Sunday, April 25, 2010

It's peak artichoke season!

How lucky I am to live just 50 miles away from the artichoke capital of Castroville, CA. It means a steady supply of fresh artichokes is never far away. It was fun to introduce steamed artichokes to my visitors from northern Finland (where there is still snow on the ground) because they had never eaten fresh artichokes before.

They enjoyed learning how to eat it where you peel off each leaf and dip the meaty part in the herb-garlic-butter-olive oil dip that I made. Then removing the hairy part above the heart warning them that it might get stuck in their throats. My husband informed them that it was worth carefully removing the "hairs" because the "prize" was underneath... the coveted heart of the artichoke. He then demonstrated how cutting it in quarters and then soaking it for a few seconds in the dip was the best way to eat it.

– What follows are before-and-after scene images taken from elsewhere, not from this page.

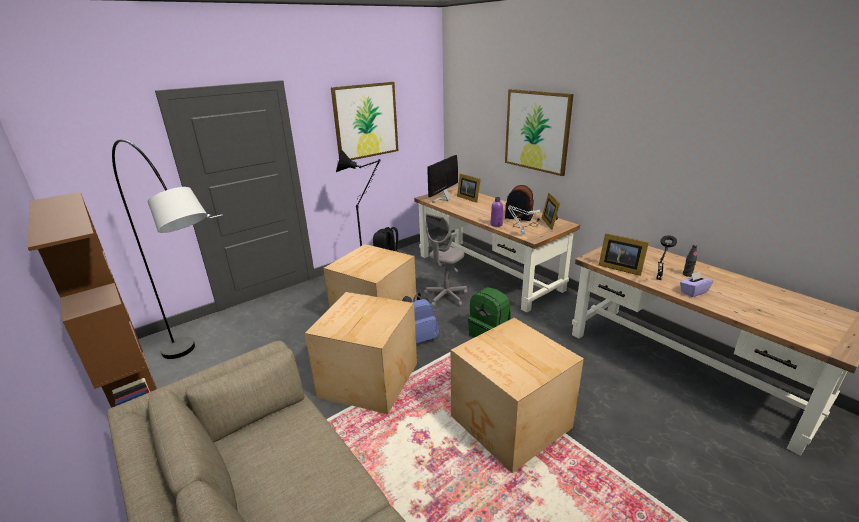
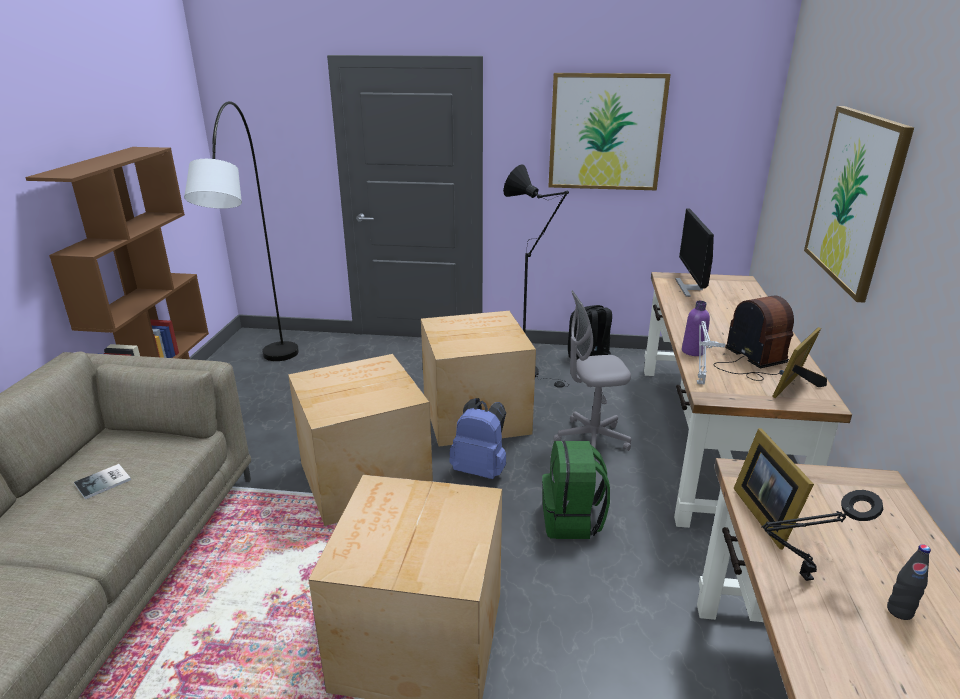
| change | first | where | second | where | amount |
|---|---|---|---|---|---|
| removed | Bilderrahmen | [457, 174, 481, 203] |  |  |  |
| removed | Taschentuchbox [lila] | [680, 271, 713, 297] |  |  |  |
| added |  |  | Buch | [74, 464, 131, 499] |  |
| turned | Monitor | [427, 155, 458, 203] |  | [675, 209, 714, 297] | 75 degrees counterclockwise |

Dip - butter & olive oil with fresh herbs
The herbs were cut fresh from my garden just minutes before preparing it. I grabbed some thyme, sage, marjoram, oregano, burnett and a little bit of rosemary (not too much because it can easily overpower the other herbs). I let my friend finely chop the herbs so she can enjoy the pleasure of smelling the freshly cut herbs, while I chopped a clove of garlic.

I cooked the herbs and garlic in the butter, added salt and removed some of the butter foam. I let it cool a bit before stirring in some extra virgin olive oil so as not to cook away the nice flavor of the EVOO.

I know what you're thinking... not everyone has a garden full of fresh herbs. But you can easily use dried herbs or even just 1 or 2 different fresh herbs from your garden, your neighbor's garden or from your local supermarket. Many perennial herbs are super easy to grow and come back every year (or evergreen in California) so if you have access to any dirt, consider growing some herbs.

Saturday, April 10, 2010

Alice Waters honored by the French Legion d'Honneur

The article in this week's food section of my local newspaper focused on how Alice Waters continues to have high standards for her Chez Panisse restaurant - I really admire her standard of excellence.

There are so many approaches to and philosophies about food and cooking. Watch the Food Network and you'll see a wide variety of programs targeted to many different audiences. For me food is about many things, but mainly about nourishment and flavor - the best quality ingredients I can find, easy to prepare, tastes good and healthy for me, my family and the planet.

It's why Alice Waters is my food idol - she has influenced my approach to food more than any other food celebrity or chef out there. It's sometimes hard for me to succinctly articulate exactly why her approach agrees with me. There are many reasons and one of them is a point she makes in the article and she says it best herself...

"It's a moral issue for me," she said. "Everyone on this planet deserves to eat food that's really nourishing and produced in a way that is fair to the people who produce it. We have to get over the idea that food should be cheap. The people who take care of our farms are treasures. And in terms of the damage to our health, our culture and our planet, that extra cost is nothing."

I understand that low income families can't justify buying broccoli for the same price as 4 fast food hamburgers, but there is something wrong with our food system that it has come to this. That's another argument for another day (put the Food Inc. movie in your Netflix queue).

In the process of cultivating food (that nature helps to create) in manner of high integrity, we get food that tastes good, is healthy for us and healthy for our bodies. I'm grateful that she has passionately dedicated her life to changing the way America eats, she an many others who are dedicated to the same cause.

Congratulations to Alice Waters for being awarded the coveted French honor last week.